L’engrenage des injections et des filtres
Dès l’âge de 21 ans, Nathanya Sion commence à avoir recours aux injections de botox. Son objectif initial est alors de ressembler aux filtres Instagram, recherchant des pommettes saillantes et un regard étiré vers le haut. Cependant, le résultat n’est jamais jugé suffisant. Elle confie être allée jusqu’à s’injecter 3 ml d’acide hyaluronique dans les lèvres, une quantité importante qui a fini par effacer ses traits naturels au profit d’une apparence de plus en plus artificielle.
Un retour douloureux à la réalité
C’est à la suite d’une période de dépression que la jeune femme décide de stopper cette course à la perfection. Ressentant un décalage profond entre son identité réelle et son apparence physique, elle a ressenti le besoin vital de se retrouver. Pour Nathanya, il était nécessaire de combattre l’image de « débile » que le public lui associait parfois en raison de son apparence physique transformée.
Elle s’est alors tournée vers un professionnel de santé pour entamer un parcours de retrait des produits injectés.
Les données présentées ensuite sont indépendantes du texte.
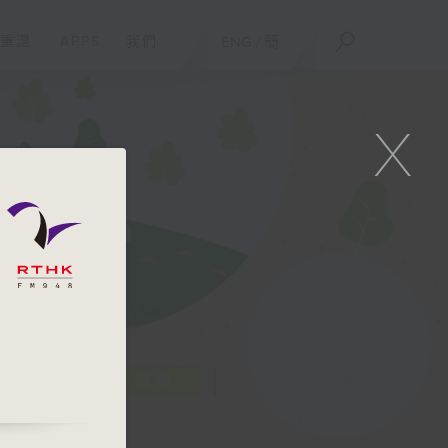
重溫
APPS
我們
ENG
/
簡
X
Ce processus s’est avéré particulièrement éprouvant :
- L’utilisation de hyaluronidase, une enzyme destinée à dissoudre l’acide hyaluronique, décrite comme très douloureuse.
- Un protocole médical lourd nécessitant quatre interventions distinctes.
- Des effets secondaires marqués par des hématomes et des gonflements importants.
Une mise en garde contre les standards de beauté
Aujourd’hui, Nathanya Sion souhaite sensibiliser son public aux dangers d’une quête de beauté qu’elle qualifie de sans fin. Elle alerte sur l’influence néfaste des réseaux sociaux et appelle à une prise de conscience sur les conséquences physiques et psychologiques à long terme de ces interventions. Pour elle, ce témoignage est essentiel pour prévenir les dérives liées aux standards esthétiques actuels.